North bombards island base with shells
North Korea fired around 100 artillery shells into Yeonpyeong Island off the west coast, killing two South Korean marines and wounding 19 people, and the South Korean Navy returned fire.
The North Korean barrage began at 2:34 p.m., and South Korea responded 13 minutes later, with North Korean fire ceasing around 3:42.
“I ran outside my house when my windows shattered from the blasts,” said Lee Jong-sik, a resident of the island for over 50 years. A blast could be heard every five minutes, Lee said, which he said were the first attacks ever on the island.
The South Korean Joint Chiefs of Staff confirmed that several buildings on the island were damaged by North Korean shells. Witnesses said fires spread quickly, and residents were evacuated to schools and safe houses.
Two marine fatalities were confirmed by the military, and 16 soldiers were wounded along with three civilians. Soldiers and civilians were brought to hospitals. The wounded soldiers are currently at the Armed Forces Capital Hospital on the mainland in Gyeonggi, and the military believes there may be more military or civilian casualties.
The Joint Chiefs of Staff put the whole country on highest military alert. The initial shots came from Gaemori, a protruding strip of land off western North Korea, where a coastal artillery base is located. After the attacks began, Seoul dispatched F-16 fighter jets to the area, and South Korean government officials were called to an emergency meeting with President Lee Myung-bak at an underground bunker beneath the presidential compound.
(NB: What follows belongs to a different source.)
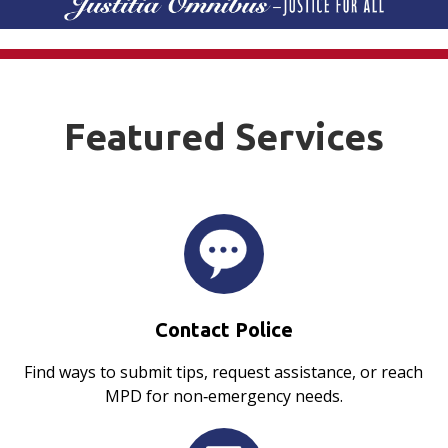
Featured Services
Contact Police
Find ways to submit tips, request assistance, or reach
MPD for non‑emergency needs.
Lee was quoted by his spokeswoman earlier as saying: “Respond firmly, but make the best efforts not to worsen the situation.”
The city of Incheon gave an order for all residents on Yeonpyeong and Baengnyeong Islands to evacuate at 4:00 p.m. The islands are the closest South Korean regions to North Korea and are home to 5,570 citizens in total. All 1,780 islanders of Yeonpyeong have evacuated to the mainland.
At 6:05 p.m. the Blue House released a statement saying that South Korea would “severely punish additional North Korean provocation” and that the North Korean government should take responsibility for the incident. Minutes later, North Korea’s official news agency released a statement saying that South Korea started firing first at around 1 p.m. “If South Korean forces invade 0.001 millimeters of our waters,” it said, “we will not desist and will continue our military attacks mercilessly.”
Roughly 1,000 South Korean marines and sailors are stationed on Yeonpyeong Island. An annual nationwide military drill, called the Hoguk exercise and includes U.S. forces, began yesterday. North Korea has described the annual drill as a dress rehearsal for an invasion of the North. U.S. Forces Korea said that there were no American soldiers on the island at the time of the attack. The joint drill was conducting firing exercises yesterday morning near the island. North Korea sent messages to the South Korean government all morning, according to officials, criticizing the drill. The South Korean government explained in responses that the exercises were not an attack on North Korea.
The South’s Joint Chiefs of Staff said that North Korea had attacked the island with the “joint exercises as an excuse.” The Ministry of Unification said they would be putting off Red Cross talks between North and South Korea that were scheduled for tomorrow. “We feel that it is not appropriate at this time to hold the talks,” said a Unification Ministry official.
The White House issued a statement saying, “The United States strongly condemns this attack and calls on North Korea to halt its belligerent action and to fully abide by the terms of the Armistice Agreement.” Neighboring China voiced a cautious note, with a spokesman for the Chinese foreign ministry, Hong Lei, saying that the “truth of the situation had to be figured out” and that both sides of the Korean Peninsula should “do more to contribute to peace.” Japanese press quoted a government official saying that yesterday’s incident could have a bigger effect than the sinking of the South Korean warship Cheonan in March.
According to Reuters, stocks in Hong Kong posted the biggest single-day percentage loss in six months in light of the attack.
The clashes took place 11 days after North Korea showed a visiting U.S. nuclear scientist centrifuges that it said were being used to enrich uranium, which can be used in nuclear weapons.